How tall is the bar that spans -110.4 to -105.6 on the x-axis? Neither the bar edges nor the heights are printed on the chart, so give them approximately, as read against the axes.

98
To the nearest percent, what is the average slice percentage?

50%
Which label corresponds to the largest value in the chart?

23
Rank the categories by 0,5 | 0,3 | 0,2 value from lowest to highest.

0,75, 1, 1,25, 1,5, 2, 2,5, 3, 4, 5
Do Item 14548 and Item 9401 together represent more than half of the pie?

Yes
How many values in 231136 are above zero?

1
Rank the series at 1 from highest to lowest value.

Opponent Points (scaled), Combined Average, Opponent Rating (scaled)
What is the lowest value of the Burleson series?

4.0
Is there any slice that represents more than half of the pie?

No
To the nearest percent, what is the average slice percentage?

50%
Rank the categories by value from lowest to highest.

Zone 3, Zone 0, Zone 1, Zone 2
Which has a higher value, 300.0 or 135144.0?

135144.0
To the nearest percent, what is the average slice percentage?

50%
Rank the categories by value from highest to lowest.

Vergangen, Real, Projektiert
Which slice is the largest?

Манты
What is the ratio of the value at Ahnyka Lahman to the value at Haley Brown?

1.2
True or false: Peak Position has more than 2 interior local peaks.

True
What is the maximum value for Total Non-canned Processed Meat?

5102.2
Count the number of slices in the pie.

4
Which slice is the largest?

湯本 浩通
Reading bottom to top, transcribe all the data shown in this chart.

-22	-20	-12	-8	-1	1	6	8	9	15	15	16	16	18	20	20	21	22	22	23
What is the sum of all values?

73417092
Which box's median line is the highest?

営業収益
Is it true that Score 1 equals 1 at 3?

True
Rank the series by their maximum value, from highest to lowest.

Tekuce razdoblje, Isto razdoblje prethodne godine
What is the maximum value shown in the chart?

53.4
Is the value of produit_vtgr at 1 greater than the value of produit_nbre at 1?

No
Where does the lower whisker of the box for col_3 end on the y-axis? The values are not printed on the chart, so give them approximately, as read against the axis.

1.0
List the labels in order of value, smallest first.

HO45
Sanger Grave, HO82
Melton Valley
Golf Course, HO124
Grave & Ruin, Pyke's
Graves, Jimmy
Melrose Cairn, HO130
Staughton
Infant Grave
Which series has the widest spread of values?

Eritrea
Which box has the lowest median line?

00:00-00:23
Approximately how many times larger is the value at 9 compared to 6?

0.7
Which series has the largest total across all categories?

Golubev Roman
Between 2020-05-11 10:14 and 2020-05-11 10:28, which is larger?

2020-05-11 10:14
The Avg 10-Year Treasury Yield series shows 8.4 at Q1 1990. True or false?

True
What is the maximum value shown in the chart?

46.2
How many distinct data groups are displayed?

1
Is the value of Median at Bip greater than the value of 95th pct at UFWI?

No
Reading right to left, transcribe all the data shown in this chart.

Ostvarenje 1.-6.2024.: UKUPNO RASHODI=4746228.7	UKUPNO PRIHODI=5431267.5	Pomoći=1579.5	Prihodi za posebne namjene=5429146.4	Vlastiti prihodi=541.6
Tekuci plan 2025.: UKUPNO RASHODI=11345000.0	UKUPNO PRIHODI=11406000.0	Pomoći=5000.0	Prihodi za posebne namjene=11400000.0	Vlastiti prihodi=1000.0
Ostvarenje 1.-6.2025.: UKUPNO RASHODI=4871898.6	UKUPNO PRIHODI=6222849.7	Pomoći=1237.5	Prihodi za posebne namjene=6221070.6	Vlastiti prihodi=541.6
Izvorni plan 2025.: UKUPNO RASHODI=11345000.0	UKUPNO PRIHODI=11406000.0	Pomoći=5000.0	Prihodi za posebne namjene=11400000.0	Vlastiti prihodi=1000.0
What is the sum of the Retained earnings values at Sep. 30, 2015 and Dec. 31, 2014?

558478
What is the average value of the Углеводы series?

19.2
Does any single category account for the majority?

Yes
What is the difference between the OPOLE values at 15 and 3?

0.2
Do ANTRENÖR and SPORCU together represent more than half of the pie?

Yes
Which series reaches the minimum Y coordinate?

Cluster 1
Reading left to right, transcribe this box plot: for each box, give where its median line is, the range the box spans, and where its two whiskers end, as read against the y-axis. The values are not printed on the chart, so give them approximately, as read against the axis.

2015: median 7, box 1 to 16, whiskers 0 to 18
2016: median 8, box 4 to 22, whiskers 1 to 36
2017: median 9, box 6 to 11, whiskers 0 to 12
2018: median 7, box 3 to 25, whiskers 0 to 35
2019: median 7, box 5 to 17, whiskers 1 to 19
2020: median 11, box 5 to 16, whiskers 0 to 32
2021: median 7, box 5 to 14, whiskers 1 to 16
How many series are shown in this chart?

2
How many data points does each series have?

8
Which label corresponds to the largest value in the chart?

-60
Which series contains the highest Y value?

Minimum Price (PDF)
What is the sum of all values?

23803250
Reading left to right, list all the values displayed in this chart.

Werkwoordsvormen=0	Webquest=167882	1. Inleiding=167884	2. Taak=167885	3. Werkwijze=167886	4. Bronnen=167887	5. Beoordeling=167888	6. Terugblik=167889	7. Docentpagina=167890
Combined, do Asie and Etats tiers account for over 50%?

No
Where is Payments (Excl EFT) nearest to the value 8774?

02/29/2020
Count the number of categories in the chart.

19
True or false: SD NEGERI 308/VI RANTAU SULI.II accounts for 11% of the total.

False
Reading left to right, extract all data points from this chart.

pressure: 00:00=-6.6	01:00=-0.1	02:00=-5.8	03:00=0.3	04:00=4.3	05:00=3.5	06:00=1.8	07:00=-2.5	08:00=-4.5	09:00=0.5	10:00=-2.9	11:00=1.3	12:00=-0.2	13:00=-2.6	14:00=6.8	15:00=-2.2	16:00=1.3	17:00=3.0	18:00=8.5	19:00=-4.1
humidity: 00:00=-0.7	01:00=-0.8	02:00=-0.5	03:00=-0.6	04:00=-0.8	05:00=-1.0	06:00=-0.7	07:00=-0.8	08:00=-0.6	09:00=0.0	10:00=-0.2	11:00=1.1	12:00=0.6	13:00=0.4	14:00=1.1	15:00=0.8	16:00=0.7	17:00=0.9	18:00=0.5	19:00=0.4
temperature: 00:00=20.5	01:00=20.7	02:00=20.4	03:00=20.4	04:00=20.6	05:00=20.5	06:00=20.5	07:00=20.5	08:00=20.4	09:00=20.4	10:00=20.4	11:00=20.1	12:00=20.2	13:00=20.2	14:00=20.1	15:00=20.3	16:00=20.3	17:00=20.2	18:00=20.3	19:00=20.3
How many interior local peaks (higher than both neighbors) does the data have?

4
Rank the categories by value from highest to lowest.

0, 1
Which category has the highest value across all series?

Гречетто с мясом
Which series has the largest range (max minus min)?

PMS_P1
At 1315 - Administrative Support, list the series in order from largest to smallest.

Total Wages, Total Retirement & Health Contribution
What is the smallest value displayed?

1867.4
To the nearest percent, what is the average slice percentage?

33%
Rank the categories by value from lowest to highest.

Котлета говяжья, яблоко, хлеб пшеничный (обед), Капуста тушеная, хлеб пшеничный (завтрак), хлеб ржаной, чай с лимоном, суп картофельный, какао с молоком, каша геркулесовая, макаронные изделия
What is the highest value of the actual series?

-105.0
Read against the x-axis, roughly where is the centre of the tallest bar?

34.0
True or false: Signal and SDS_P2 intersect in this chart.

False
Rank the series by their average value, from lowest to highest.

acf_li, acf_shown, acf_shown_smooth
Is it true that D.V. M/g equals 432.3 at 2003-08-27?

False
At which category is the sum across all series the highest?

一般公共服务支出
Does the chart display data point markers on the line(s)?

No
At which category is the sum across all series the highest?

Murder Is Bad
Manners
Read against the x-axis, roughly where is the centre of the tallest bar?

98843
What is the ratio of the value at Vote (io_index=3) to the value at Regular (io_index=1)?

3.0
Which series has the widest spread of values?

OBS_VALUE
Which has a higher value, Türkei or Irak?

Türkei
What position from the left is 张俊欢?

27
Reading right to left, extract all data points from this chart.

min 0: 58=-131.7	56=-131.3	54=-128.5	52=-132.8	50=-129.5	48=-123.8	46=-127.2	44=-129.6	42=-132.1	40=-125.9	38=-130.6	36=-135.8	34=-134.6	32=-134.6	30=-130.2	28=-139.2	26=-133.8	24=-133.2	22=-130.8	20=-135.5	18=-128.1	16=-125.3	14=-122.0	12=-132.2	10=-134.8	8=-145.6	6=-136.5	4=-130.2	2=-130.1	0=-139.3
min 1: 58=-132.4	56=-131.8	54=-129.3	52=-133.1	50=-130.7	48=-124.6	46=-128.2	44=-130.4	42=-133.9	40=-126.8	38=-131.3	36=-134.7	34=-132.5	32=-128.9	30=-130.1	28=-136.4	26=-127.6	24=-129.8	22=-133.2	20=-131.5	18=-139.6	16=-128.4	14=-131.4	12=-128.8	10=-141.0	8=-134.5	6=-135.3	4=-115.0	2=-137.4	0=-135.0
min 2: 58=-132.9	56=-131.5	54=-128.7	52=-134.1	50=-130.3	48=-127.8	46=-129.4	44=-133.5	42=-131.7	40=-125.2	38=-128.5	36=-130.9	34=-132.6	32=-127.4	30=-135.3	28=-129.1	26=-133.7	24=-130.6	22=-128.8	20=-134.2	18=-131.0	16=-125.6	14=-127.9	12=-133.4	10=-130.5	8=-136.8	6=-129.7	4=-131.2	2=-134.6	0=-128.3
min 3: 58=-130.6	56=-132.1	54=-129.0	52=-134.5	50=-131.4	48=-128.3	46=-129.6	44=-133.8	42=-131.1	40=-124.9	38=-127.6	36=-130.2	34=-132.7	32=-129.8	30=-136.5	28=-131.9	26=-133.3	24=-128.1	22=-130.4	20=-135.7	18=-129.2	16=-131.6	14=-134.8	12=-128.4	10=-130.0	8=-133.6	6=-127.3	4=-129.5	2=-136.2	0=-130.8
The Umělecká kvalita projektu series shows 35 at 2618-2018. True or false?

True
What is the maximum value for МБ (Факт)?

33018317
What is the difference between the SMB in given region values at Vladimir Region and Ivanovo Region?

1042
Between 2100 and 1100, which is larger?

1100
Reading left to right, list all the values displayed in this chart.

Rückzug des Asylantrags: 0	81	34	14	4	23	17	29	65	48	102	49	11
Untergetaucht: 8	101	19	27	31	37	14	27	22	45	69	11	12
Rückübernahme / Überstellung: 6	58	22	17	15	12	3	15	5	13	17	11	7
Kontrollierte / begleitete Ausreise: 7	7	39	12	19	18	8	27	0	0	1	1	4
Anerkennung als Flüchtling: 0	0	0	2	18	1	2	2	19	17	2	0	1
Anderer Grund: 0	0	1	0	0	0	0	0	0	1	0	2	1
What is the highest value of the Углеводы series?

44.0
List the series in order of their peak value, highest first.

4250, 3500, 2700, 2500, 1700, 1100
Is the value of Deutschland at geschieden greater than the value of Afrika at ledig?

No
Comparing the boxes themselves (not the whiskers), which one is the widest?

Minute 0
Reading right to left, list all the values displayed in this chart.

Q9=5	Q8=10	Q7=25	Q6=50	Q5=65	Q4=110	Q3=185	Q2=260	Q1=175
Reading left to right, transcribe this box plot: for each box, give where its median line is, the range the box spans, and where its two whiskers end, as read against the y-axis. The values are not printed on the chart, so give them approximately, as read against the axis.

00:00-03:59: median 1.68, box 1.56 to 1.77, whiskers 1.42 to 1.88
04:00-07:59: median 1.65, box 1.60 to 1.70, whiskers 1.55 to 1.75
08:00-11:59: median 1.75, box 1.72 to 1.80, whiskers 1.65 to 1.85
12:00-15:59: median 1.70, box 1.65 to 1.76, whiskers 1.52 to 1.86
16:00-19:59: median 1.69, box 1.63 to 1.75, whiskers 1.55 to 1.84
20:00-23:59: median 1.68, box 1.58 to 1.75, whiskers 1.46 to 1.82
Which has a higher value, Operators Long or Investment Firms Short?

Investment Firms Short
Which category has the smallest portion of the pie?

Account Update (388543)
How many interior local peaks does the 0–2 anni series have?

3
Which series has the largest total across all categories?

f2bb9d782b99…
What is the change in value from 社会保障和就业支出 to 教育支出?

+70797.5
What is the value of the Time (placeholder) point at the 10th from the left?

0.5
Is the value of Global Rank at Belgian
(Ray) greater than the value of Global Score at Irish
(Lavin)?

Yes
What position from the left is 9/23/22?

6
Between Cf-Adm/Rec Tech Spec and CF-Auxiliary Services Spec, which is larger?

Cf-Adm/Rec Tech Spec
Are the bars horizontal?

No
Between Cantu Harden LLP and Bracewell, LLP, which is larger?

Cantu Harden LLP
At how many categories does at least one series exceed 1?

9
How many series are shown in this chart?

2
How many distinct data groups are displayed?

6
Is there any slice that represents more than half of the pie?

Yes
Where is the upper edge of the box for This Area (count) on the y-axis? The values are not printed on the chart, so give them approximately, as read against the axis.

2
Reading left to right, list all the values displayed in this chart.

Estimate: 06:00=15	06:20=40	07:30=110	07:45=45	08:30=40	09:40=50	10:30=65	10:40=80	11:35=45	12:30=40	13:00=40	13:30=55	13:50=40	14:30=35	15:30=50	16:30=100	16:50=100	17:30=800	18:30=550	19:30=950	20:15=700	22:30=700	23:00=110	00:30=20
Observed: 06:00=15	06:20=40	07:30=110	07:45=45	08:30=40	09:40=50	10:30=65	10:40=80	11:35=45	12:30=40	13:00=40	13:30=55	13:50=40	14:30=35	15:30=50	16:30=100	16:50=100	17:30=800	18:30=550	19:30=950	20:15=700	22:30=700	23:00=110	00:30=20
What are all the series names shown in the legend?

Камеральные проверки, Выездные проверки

» What you have to do
In the part of the listing that opens with the line containing "Murder Is Bad" and closes with the line containing "Reading right to left, extract", replace "ratio" with "quotient" and give only those lines again, with nothing else changed.

» Response box
Murder Is Bad
Manners
Read against the x-axis, roughly where is the centre of the tallest bar?

98843
What is the quotient of the value at Vote (io_index=3) to the value at Regular (io_index=1)?

3.0
Which series has the widest spread of values?

OBS_VALUE
Which has a higher value, Türkei or Irak?

Türkei
What position from the left is 张俊欢?

27
Reading right to left, extract all data points from this chart.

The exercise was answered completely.